EXERCISE OBJECTIVE:
Return the number of lines below with "Peptides" in them, and nothing else.

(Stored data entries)
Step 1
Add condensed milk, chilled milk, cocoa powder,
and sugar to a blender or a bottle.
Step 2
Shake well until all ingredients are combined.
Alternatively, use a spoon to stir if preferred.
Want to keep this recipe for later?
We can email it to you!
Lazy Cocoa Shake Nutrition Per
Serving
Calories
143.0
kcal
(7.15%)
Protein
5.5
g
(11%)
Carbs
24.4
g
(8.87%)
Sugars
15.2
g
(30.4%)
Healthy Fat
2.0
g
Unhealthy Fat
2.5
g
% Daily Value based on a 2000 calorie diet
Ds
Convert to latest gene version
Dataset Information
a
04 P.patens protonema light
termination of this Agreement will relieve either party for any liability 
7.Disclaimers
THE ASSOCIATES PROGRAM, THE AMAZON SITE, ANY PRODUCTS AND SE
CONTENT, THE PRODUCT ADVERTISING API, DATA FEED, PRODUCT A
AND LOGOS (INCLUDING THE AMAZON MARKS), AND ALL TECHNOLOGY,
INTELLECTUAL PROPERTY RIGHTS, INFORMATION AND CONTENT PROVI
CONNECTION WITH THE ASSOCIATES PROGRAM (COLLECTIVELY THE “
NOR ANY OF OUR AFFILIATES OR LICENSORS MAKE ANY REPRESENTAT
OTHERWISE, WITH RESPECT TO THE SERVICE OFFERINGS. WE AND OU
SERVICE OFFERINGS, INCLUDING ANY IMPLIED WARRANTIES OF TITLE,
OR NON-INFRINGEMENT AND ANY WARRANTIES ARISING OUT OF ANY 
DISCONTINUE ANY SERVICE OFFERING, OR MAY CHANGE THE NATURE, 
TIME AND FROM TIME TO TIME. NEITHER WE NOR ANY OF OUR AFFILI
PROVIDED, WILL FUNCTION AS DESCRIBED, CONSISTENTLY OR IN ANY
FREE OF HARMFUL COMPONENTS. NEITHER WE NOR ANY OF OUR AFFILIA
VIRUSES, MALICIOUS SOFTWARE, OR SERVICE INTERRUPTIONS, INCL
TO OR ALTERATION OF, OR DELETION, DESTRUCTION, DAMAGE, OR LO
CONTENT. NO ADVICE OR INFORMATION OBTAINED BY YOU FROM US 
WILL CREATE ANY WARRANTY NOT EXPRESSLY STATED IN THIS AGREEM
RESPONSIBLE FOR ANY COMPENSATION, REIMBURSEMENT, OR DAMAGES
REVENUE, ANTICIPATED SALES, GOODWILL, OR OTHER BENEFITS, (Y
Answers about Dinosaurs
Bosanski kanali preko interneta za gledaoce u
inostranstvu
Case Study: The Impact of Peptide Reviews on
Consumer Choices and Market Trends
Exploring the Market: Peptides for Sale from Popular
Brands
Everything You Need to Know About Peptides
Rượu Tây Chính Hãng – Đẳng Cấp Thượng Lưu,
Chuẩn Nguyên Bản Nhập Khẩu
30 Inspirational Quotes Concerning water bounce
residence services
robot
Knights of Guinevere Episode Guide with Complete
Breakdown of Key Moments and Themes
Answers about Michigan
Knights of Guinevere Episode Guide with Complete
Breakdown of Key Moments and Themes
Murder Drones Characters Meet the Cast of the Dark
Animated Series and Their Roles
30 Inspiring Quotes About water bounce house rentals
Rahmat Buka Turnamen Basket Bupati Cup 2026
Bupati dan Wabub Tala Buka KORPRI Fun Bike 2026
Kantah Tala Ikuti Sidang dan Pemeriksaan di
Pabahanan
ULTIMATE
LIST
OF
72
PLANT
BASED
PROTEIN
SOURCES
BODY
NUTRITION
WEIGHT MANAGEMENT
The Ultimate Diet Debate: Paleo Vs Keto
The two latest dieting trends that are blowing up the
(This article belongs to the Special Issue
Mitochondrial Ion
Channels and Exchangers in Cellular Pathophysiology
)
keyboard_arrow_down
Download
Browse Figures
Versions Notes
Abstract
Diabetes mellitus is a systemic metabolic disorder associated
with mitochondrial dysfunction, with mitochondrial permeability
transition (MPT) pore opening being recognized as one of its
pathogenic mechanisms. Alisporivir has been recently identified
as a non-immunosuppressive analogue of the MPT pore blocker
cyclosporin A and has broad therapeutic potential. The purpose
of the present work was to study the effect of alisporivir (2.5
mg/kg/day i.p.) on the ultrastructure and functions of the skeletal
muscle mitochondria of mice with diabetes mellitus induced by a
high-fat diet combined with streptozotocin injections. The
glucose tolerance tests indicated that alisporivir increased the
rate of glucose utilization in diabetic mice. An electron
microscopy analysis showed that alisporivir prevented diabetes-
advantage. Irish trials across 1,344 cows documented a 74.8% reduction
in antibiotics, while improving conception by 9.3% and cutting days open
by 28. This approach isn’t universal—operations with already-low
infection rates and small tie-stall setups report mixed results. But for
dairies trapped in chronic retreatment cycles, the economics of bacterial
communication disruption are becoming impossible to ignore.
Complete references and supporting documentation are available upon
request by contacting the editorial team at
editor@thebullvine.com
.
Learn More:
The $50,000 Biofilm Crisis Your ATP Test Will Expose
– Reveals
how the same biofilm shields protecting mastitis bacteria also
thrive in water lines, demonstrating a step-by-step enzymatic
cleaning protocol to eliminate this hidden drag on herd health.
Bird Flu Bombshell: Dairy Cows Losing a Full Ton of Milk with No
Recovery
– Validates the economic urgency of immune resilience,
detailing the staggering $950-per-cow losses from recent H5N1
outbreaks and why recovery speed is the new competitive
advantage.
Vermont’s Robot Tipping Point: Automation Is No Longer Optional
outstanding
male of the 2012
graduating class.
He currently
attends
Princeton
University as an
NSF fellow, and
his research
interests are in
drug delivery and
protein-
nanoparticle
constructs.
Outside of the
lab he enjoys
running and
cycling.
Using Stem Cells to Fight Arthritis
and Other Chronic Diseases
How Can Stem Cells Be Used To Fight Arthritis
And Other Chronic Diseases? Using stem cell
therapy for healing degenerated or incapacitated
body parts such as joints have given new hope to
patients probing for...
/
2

EXERCISE RESPONSE:
2